[Records supplied Boundary: Start]

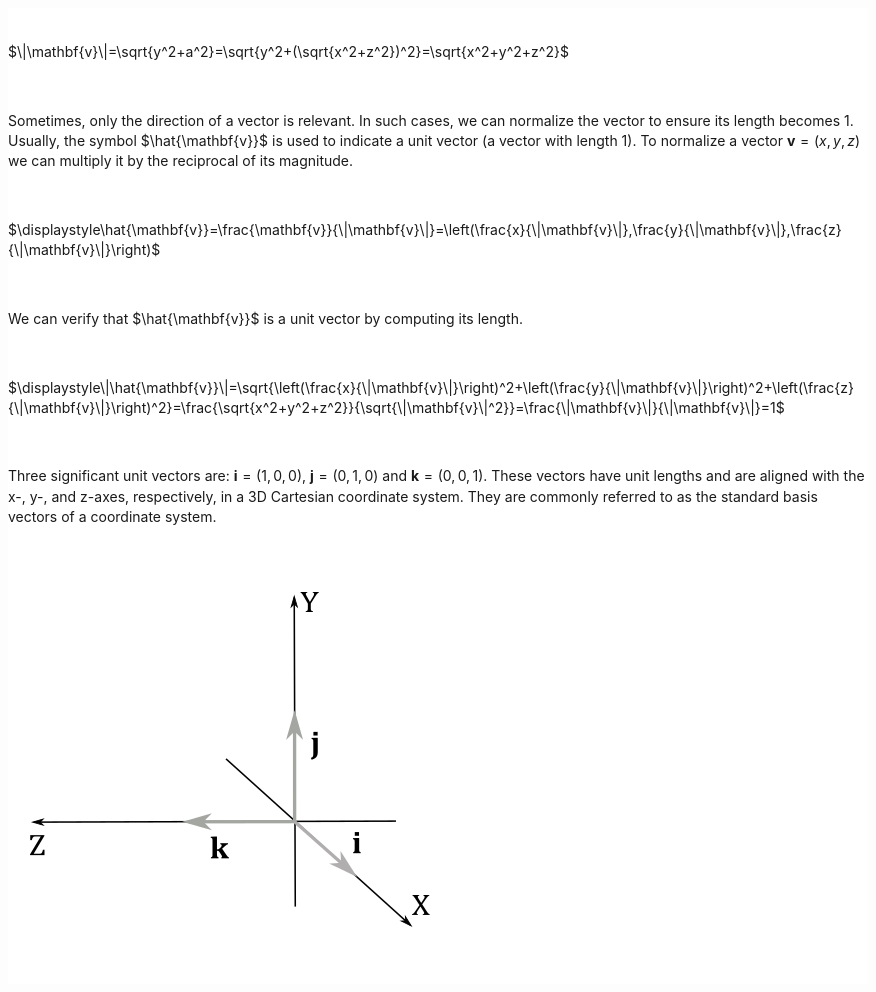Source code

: <br>

$\|\mathbf{v}\|=\sqrt{y^2+a^2}=\sqrt{y^2+(\sqrt{x^2+z^2})^2}=\sqrt{x^2+y^2+z^2}$

<br>

Sometimes, only the direction of a vector is relevant. In such cases, we can normalize the vector to ensure its length becomes 1. Usually, the symbol $\hat{\mathbf{v}}$ is used to indicate a unit vector (a vector with length 1). To normalize a vector $\mathbf{v}=(x, y, z)$ we can multiply it by the reciprocal of its magnitude.

<br>

$\displaystyle\hat{\mathbf{v}}=\frac{\mathbf{v}}{\|\mathbf{v}\|}=\left(\frac{x}{\|\mathbf{v}\|},\frac{y}{\|\mathbf{v}\|},\frac{z}{\|\mathbf{v}\|}\right)$

<br>

We can verify that $\hat{\mathbf{v}}$ is a unit vector by computing its length.

<br>

$\displaystyle\|\hat{\mathbf{v}}\|=\sqrt{\left(\frac{x}{\|\mathbf{v}\|}\right)^2+\left(\frac{y}{\|\mathbf{v}\|}\right)^2+\left(\frac{z}{\|\mathbf{v}\|}\right)^2}=\frac{\sqrt{x^2+y^2+z^2}}{\sqrt{\|\mathbf{v}\|^2}}=\frac{\|\mathbf{v}\|}{\|\mathbf{v}\|}=1$

<br>

Three significant unit vectors are: $\mathbf{i}=(1,0,0)$, $\mathbf{j}=(0,1,0)$ and $\mathbf{k}=(0,0,1)$. These vectors have unit lengths and are aligned with the x-, y-, and z-axes, respectively, in a 3D Cartesian coordinate system. They are commonly referred to as the standard basis vectors of a coordinate system.

<br>

![Image](images/A/01/basis-vectors.png)

<br>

[Records supplied Boundary: End]

> Problem requirements
Copy the lines exactly, starting at the line that contains "Three significant unit" and continuing through the last of the lines.

> Final answer
Three significant unit vectors are: $\mathbf{i}=(1,0,0)$, $\mathbf{j}=(0,1,0)$ and $\mathbf{k}=(0,0,1)$. These vectors have unit lengths and are aligned with the x-, y-, and z-axes, respectively, in a 3D Cartesian coordinate system. They are commonly referred to as the standard basis vectors of a coordinate system.

<br>

![Image](images/A/01/basis-vectors.png)

<br>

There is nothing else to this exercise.